=== WORK TASK ===
In the listing below, how many lines include "Manor"? Give the number and no other text.

* * *

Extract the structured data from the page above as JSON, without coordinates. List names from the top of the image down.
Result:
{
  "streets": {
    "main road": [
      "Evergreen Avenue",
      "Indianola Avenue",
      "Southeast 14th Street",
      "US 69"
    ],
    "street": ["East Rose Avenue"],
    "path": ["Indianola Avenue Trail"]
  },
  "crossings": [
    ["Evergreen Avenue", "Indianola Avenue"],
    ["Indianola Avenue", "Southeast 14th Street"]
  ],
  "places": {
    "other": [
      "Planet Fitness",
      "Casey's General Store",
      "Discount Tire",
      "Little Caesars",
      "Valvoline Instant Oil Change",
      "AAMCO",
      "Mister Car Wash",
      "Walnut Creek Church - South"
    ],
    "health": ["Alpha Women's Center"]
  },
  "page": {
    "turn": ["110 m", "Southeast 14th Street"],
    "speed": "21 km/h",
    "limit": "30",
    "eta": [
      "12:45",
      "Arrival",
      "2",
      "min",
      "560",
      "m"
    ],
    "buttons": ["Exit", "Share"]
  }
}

* * *

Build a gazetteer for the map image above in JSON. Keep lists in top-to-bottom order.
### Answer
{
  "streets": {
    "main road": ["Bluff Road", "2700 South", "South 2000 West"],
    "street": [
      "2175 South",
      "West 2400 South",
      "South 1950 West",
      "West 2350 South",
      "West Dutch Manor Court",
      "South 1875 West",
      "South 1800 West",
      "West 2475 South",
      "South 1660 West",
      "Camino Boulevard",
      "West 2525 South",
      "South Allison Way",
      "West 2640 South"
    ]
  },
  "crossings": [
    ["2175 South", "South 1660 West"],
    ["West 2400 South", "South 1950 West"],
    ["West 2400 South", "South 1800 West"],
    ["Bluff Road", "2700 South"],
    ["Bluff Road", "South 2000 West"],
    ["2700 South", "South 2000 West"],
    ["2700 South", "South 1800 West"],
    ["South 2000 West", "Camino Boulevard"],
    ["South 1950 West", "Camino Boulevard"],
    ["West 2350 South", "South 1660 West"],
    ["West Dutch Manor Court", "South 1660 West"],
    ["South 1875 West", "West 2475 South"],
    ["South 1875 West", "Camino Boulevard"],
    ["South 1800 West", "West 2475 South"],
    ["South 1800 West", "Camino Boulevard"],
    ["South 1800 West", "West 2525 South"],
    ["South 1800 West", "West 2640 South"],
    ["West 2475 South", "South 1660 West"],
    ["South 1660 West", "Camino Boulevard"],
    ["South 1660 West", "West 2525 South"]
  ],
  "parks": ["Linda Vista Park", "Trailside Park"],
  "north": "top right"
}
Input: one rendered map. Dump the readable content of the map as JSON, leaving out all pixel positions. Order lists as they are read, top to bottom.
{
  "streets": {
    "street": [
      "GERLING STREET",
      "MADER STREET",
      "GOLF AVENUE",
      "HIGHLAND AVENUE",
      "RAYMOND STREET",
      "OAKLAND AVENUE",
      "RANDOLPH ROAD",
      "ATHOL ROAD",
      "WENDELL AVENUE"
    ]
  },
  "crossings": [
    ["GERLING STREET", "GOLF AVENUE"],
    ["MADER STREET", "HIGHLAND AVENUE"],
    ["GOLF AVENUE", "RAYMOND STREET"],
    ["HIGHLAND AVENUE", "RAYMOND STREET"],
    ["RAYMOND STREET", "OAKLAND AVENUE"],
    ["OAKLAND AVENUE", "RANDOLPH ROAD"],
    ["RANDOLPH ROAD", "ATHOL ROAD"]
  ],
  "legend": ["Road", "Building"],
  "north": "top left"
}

* * *

=== ANSWER SECTION ===
2